Um clássico para o título

A conjuntura seria mais perfeita se este jogo fosse de título para ambas as equipas, no entanto, o título está mais do que do lado dos portistas, restando saber quando e onde é que os comandados de André Villas-Boas vão fazer a festa. O estádio da Luz é o primeiro local onde uma vitória portista poderá levar às ruas do Porto milhares de adeptos em celebração pela reconquista do título, no entanto, do outro lado vão encontrar o único adversário português à altura do futebol do Porto. Jorge Jesus promete jogar com um Benfica de ataque, distinto daquele que conseguiu vencer no Dragão para a Taça de Portugal. Se nos lembrarmos desse último clássico entre dragões e águias, recordamos um Porto sem ideias e com futebol previsível, frente a um Benfica concentrado e muito bem posicionado em todo o relvado. Um jogo sem falhas da parte dos ainda campeões nacionais, exceptuado a expulsão de Fábio Coentrão.

Para o jogo de amanhã o factor casa poderá levar o Benfica a adoptar uma postura mais dominadora no encontro, ou pelo menos, tentar dominar. Do outro lado, o Porto em franco crescendo de forma, terá como primeira tarefa entrar no jogo concentrado e abstraído do circo que se montou em torno deste jogo, uma vergonha para o futebol português. A violência não passa ao lado dos jogadores, sendo que na primeira volta do campeonato o Benfica foi extremamente ameaçado por actos de violência de fanáticos adversários que, em certa parte, explicam o desvario que foi plasmado no relvado, com um 5-0 final histórico. Nestes dias que antecederam o clássico de amanhã, dirigentes encarnados e portistas voltaram a abrir a ferida da violência, cabendo-nos apenas esperar que nada de grave aconteça amanhã e que a rivalidade se cinja ao jogo de futebol.
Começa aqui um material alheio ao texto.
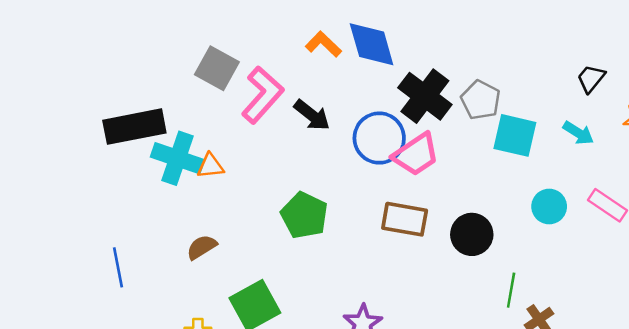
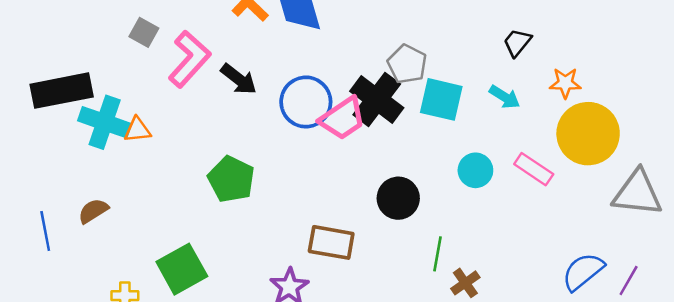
gray square: (217, 68) -> (144, 32), size x0.7
black cross: (425, 96) -> (377, 99), moved
brown rectangle: (405, 219) -> (331, 242), moved
brown semicircle: (202, 247) -> (93, 211), moved

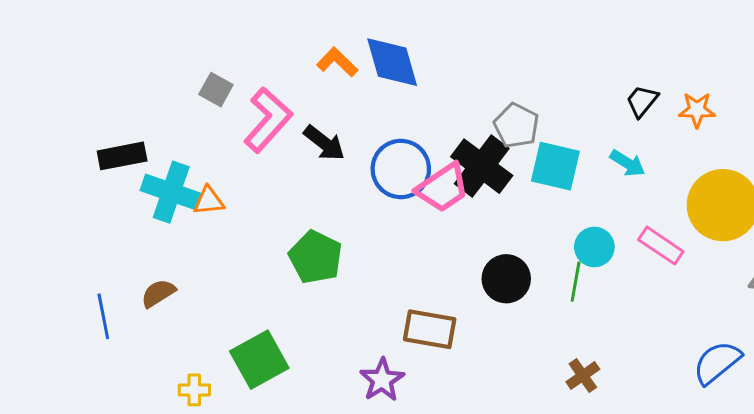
orange star: (565, 83) -> (697, 110), moved
black rectangle: (62, 91) -> (122, 156), size x0.7
green line: (437, 254) -> (576, 282), moved

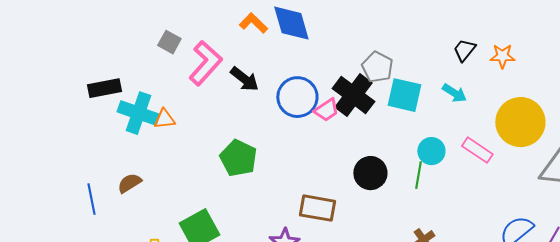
pink trapezoid: (443, 188) -> (326, 110), size x0.7

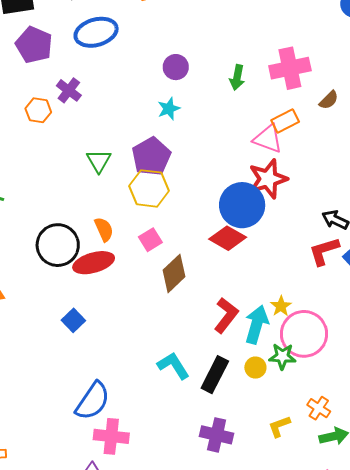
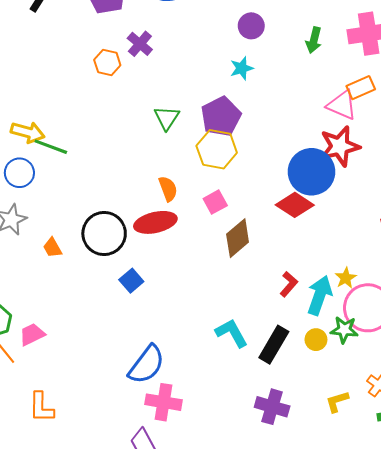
black circle: (58, 245) -> (104, 234), moved
red L-shape: (226, 315) -> (289, 284), size x0.7

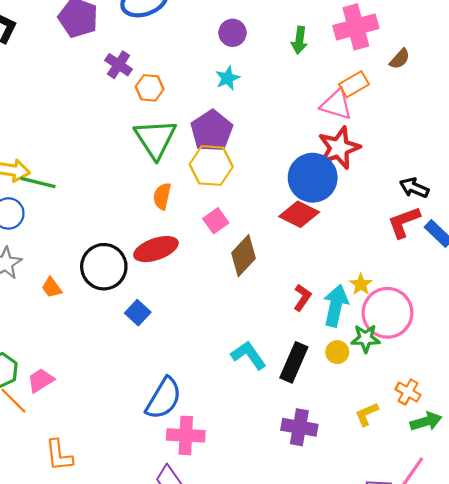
orange hexagon: (107, 62) -> (150, 88), moved
green triangle: (167, 118) -> (155, 139), size x1.6
orange semicircle: (168, 189) -> (162, 196), moved, turned -140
Para Villas-Boas surge uma boa dor de cabeça para este jogo, face ao futebol que Guarín tem demonstrado nos últimos tempos. A sua colocação em campo em detrimento de Bellushi no onze inicial não será descabida, no entanto, um Benfica mais ofensivo poderia abrir mais espaços na retaguarda que poderiam ser aproveitados com a superior leitura de jogo do argentino. Sem dúvida que problemas destes todos os treinadores desejam. Jorge Jesus terá de saber gerir bem o momento dos seus jogadores. Tal como referimos anteriormente, o Benfica apresenta-se numa trajectória descendente após o apogeu de 18 vitórias consecutivas em todas as competições. Será que amanhã Jesus terá os jogadores do Benfica que jogaram em Paços de Ferreira, ou os que receberam o PSG na Luz? Apesar de ambos os jogos o Benfica ter vencido, é evidente que uma exibição frente ao Porto igual à que vergou os franceses por 2-1 será insuficiente para travar a festa portista, tal a qualidade do conjunto azul. A nossa aposta vai para uma vitória do Porto, uma vez que é a única equipa que corre face a um objectivo concreto, a um título, a uma vingança ante um rival que na época anterior sentenciou o insucesso do Porto no estádio da Luz, com a polémica suspensão de Hulk e Sapunaru. Ao Benfica resta-lhe defender a sua honra e não permitir a festa dos seus adversários em plena casa da águia, retribuindo ao Porto a receita aplicada pelos dragões na época passada que não permitiram a festa do Benfica no Dragão. Assim, a melhor qualidade do futebol do Porto face ao do Benfica (também muito bom, diga-se) aliada ao sentimento de conquista, serão as bases para o triunfo portista de amanhã. Ou será que os jogadores do Benfica terão um último grito de campeões?